Henderson surprises all

by Bjorn Haake at 12:19 PM EST   comments
Categories: Pro Cycling, Vuelta a España, Race Reports and Results
Greg Henderson surprised all others, including his teammate André Greipel, to win the stage into Venlo. Borut Bozic (Vacansoleil) already was celebrated as the winner by his teammates, but Henderson blasted by in the final metres to clearly take the sprint. Spanish hero Oscar Freire ended the day in third, ahead of Greipel. Fabian Cancellara stayed in the leader's jersey.

Henderson recapped the sprint shortly after the stage. "I tried to listen to the radio, to see where Greipel was, but I couldn't hear anything. Then I saw 150m to go, so I knew had to start the sprint." Asked about the many wins of the team already this year, Henderson smiled. "A lot of them come from Cavendish and Greipel. If there is a sprint stage, Columbia is well represented!"

No team was able to completely control the sprint into Venlo and a couple of tricky corners inside the final with further disrupted the rhythm. Garmin had a bad day. A left turn some 10km form the finish delayed Tyler Farrar, who had to be brought back by Ryder Hesjedal and Svein Tuft.
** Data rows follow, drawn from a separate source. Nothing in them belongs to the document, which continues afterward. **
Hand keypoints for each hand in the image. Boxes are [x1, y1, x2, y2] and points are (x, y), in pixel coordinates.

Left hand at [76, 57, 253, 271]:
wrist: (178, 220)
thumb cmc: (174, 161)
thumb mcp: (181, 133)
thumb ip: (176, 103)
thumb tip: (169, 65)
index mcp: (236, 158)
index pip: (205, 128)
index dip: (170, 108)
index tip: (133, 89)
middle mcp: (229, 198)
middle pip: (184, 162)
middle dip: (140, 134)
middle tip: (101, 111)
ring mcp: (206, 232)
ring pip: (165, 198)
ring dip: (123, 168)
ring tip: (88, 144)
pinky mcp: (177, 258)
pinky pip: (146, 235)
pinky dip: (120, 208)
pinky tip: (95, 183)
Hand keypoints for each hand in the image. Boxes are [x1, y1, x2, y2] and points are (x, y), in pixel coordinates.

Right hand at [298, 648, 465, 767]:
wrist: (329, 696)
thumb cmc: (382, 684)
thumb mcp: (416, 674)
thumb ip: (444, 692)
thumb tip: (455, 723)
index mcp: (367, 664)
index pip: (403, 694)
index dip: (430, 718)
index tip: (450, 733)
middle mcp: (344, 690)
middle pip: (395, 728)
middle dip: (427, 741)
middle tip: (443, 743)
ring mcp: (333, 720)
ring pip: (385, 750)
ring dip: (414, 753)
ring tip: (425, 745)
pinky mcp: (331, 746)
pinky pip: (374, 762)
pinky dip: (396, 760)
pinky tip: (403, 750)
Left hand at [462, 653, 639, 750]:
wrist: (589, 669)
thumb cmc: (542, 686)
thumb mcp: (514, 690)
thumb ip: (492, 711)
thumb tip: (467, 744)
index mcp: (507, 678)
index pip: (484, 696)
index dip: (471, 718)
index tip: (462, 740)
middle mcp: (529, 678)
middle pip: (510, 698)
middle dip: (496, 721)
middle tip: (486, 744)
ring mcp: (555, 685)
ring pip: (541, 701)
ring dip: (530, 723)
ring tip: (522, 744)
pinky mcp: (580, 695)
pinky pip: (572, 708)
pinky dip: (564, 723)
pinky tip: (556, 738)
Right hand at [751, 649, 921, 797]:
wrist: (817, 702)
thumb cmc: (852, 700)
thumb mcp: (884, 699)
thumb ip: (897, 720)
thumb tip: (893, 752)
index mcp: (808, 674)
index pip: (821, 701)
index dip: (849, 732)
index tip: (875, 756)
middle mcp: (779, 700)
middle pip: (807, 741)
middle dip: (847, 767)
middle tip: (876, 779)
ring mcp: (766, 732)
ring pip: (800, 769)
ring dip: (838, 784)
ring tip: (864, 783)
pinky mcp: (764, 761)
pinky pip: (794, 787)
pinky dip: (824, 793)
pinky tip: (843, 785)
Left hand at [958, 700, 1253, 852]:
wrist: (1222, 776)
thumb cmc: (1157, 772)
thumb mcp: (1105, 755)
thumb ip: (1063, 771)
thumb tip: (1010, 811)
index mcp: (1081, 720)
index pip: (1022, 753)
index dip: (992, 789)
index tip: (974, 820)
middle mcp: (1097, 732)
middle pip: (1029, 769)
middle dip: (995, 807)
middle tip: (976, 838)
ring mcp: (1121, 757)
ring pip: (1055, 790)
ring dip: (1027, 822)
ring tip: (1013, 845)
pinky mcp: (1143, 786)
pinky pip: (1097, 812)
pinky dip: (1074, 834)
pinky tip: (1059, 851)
Shortly thereafter, Julian Dean was stopped and again it was Hesjedal who motored Farrar's lead-out man back to the bunch.

It was a sunny day without wind, the temperatures a balmy 27 C. This is Spain, after all. Spain? The race actually still traveled through the Netherlands and Germany, but even the famous Dutch wind was halted for the Vuelta.

A trio quickly took after the flag had come down for the sharp start of the race. Lars Boom (Rabobank), Johnny Hoogerland (Vacansoleil) and Jesus Rosendo (Andalucia-Cajasur) pedaled ahead of the peloton for most of the stage.

Cancellara was expected to lose the golden leader's jersey, and was not protected by his team. Some three hours into the race he was at the team car and had to return to the peloton without any help by his Saxo Bankers.

The maximum gap for the breakaway was around 10 minutes, but with a little more than 50km to go the sprinters sent their teammates to the front. Quick Step and Garmin did most of the work. When the gap was under two minutes Milram with yesterday's winner Gerald Ciolek moved up as well.

The second sprint came with about 36km to go. Boom, who had taken the first sprint already, was leading the break. Hoogerland wasn't going to let his compatriot get another one and jumped Boom to take the points. Boom returned the favor in the third sprint of the day.

Without contesting the sprints Rosendo had the most left and continued solo with less than 30km to go. But around 13km to go the peloton blew by on this windless day.